В долине, где стоит деревня Камор, почва словно одержима зловредными духами, ибо на ней не произрастает ничего, кроме колючек и жёсткой жёлтой травы, непригодной на корм скоту. Струившийся среди камней ручей облегчения не приносил: вода в нём была по большей части ржавой и имела странный неприятный вкус, словно кто-то из горных духов добавлял в неё яду. Почти все дети в деревне рождались с зобом, и даже чужестранцы с прекрасными гибкими шеями, прожив некоторое время в Каморе, скоро становились такими же зобастыми, как и местные уроженцы. Злющий ветер, без устали завывавший в долине, всегда нёс собой холод. Домашние животные, выращенные на подворьях, быстро дохли от неизвестных болезней. Вой псов по ночам порождал отчаяние, и даже стрекот сверчков, доносившийся из долины Грийон, звучал особенно жалобно.
Деревенского священника звали Пуатвен, и был он родом из семьи Пуатвен, жившей в долине с незапамятных времён. А как долго жила там семья — на этот вопрос могут ответить только знатоки генеалогической науки, умеющие во мраке прошлого отыскивать тропы, ведущие к родоначальникам семейств. Тем, кто забыл, напомню: Пуатвен — один из четырёх героев, покинувших роковой ночью Монсегюр.
Моросил дождь, мы брели по дороге, но я не был уверен, что путь мы избрали верный. Поравнявшись с местным дровосеком, я спросил у него, далеко ли до деревни Камор. Он посмотрел на меня с удивлением.
— Очень далеко. Дойдёте вон до той рощицы, а оттуда увидите Камор.

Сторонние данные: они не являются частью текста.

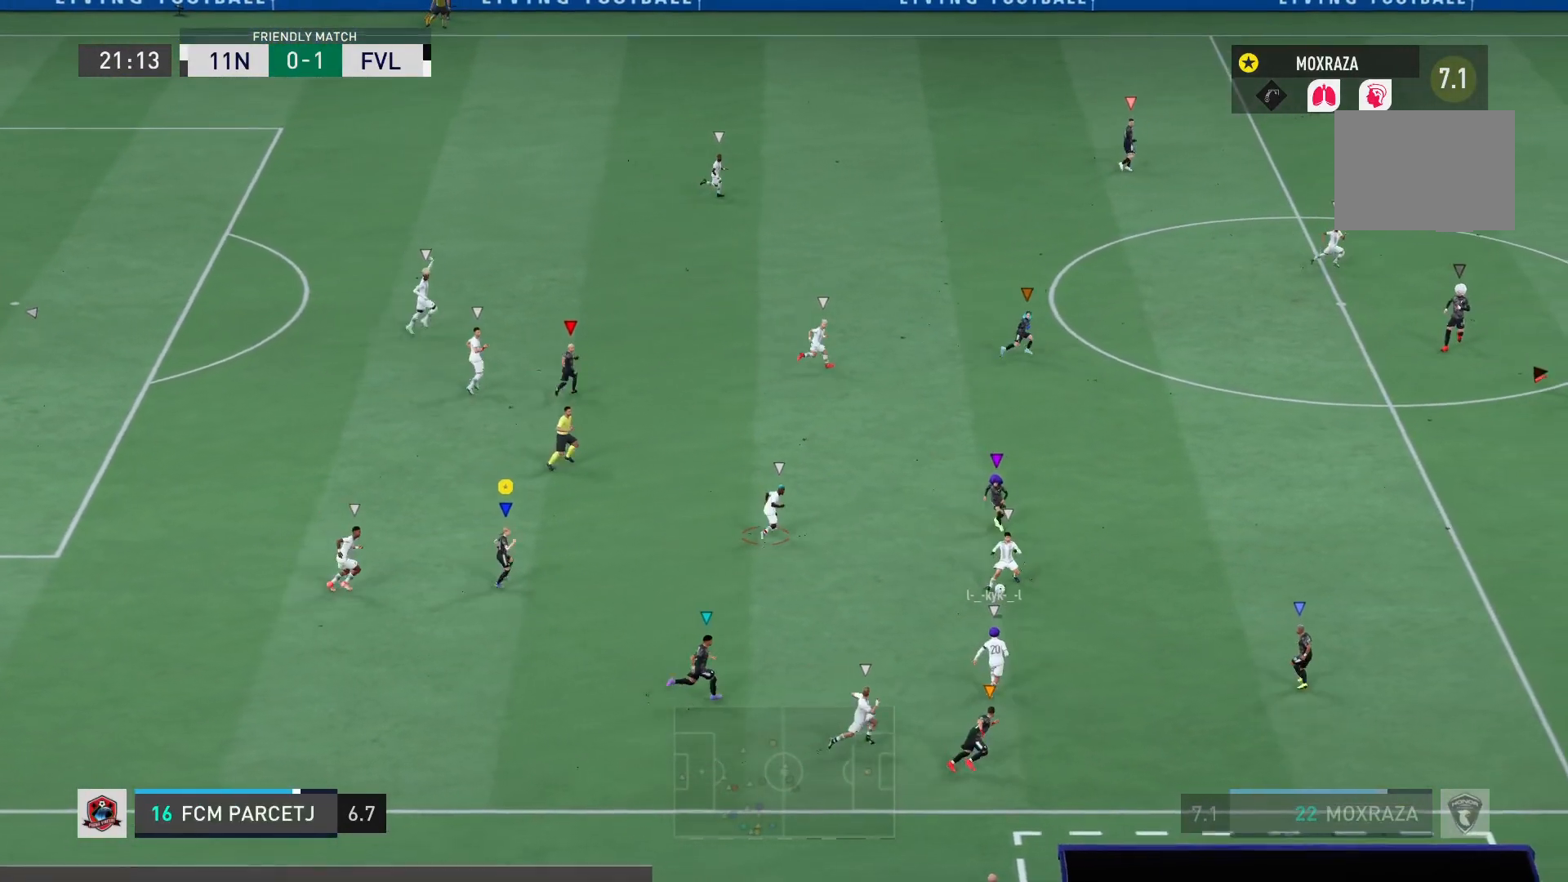
{"buttons": ["R2"], "left_stick": "right", "right_stick": "center", "events": [[33, "left_stick", "right"]]}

Рощица и впрямь находилась далековато, и мы, кряхтя, стали подниматься по скользкой извилистой тропинке, бежавшей в гору. Тропинка привела нас к кучке кривых ёлок, торжественно поименованных дровосеком рощицей. Обогнув этих лесных уродцев, мы увидели невыразимо печальную долину, в центре которой тускло поблескивало озеро. Из мутной воды торчал шпиль колокольни, а рядом колыхались островки чахлой растительности. С обрывистых склонов сбегали тропинки, протоптанные, видимо, к домам, а теперь терявшиеся в воде. Деревня Камор целиком погрузилась в озеро. Две белые птицы, описав над водой несколько кругов, уселись на верхушку колокольни, облюбованную ими в качестве насеста.
Не ожидая увидеть подобную картину, я стоял в растерянности и пытался сообразить, куда теперь направить свои стопы. Неожиданно взор мой привлёк всадник, выехавший из леса на дорогу и повернувший в нашу сторону. Бородатый, в монашеской рясе, с длинной шпагой на боку, всадник смотрелся необычайно внушительно. Обычно, если монаху необходимо оружие, он прячет его под рясу, этот же дерзко выставлял шпагу напоказ; столь же вызывающей для духовного лица была и длина его шпор. Тряхнув бородой, испытующим взором он окинул и меня, и Торнебю.